Ele arqueou uma sobrancelha. Um segundo de silêncio. Mas não falou nada.
— "Então você é tipo... filha do sistema?"
— "Não. Eu sou só uma garota que quer viver."
Ele encarou ela por um momento, depois estendeu a mão.
— "Vem."
Ela foi.
R.P. desceu com ela pelos becos do Vidigal. Não era fuga. Era tour guiado. Mostrou onde cresceu, onde jogava bola quando moleque, onde perdeu amigos, onde ganhou respeito. Não tinha vergonha de onde vinha.
— "Aqui, ou você aprende a ser forte, ou você some."
Pararam numa laje mais baixa, onde dava pra ver o mar lá longe. Silêncio entre os dois. Só o som das batidas da laje distante e a brisa quente da madrugada.
— "Você devia ir embora antes que descubram quem é seu pai." — ele disse de repente.
— "Você devia se afastar de mim também." — ela respondeu.
Os dois sorriram.

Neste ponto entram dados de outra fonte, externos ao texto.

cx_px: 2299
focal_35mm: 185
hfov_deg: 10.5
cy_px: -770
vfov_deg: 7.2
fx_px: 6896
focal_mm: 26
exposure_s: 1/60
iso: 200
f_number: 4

Mas não se afastaram.
E então ele beijou ela.
Não foi devagar. Não foi gentil. Foi como se os dois tivessem segurado aquela vontade desde o primeiro olhar. Mãos que se agarravam, bocas que se procuravam, desejo que não pedia licença.

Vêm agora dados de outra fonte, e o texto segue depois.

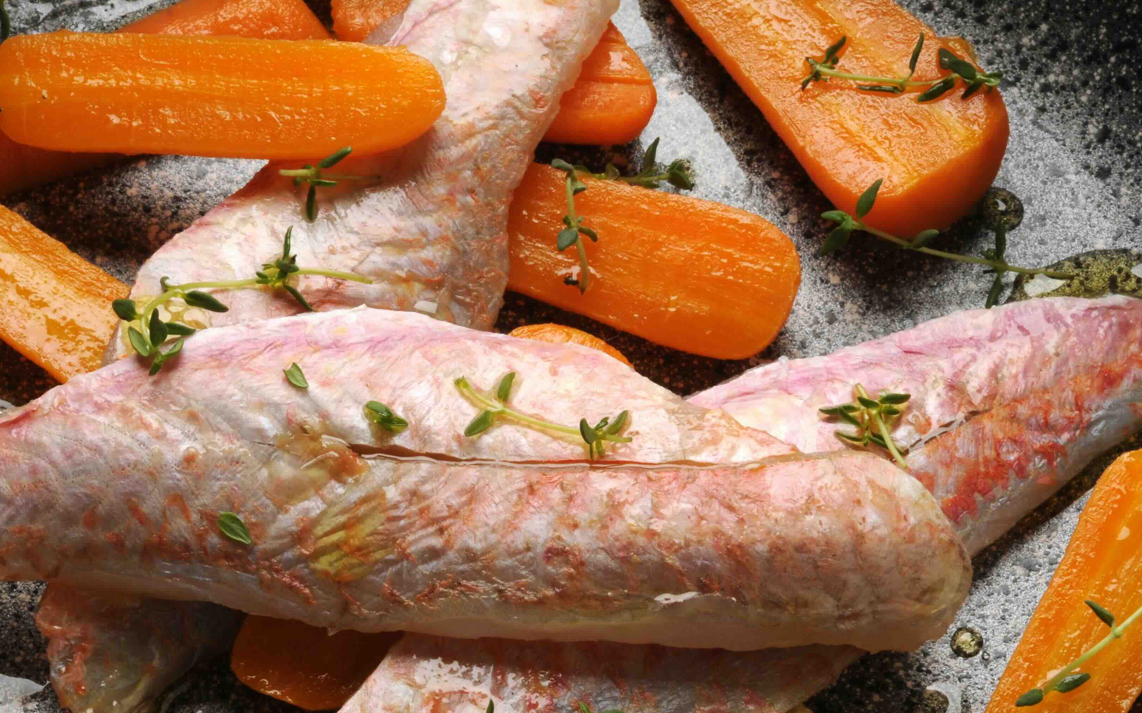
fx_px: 6619
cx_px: 443
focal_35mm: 213
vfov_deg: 6.2
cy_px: 413
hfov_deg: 9.9
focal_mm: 105
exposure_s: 1/80
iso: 200
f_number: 25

Ali, naquela laje, entre a favela e o céu estrelado, Bruna teve sua primeira noite de verdade. Primeira vez em que não se sentiu filha de ninguém. Primeira vez que o mundo parecia só dela.
No fim, deitada no peito dele, com a cidade dormindo ao fundo, ela perguntou:
— "Por que você me olhou daquele jeito naquela hora?"
R.P. respondeu com a voz baixa:
— "Porque você é a única coisa que não posso ter. E mesmo assim... vou querer até o fim."
Bruna fechou os olhos. Não sabia ainda, mas aquela frase ia mudar a vida dela pra sempre.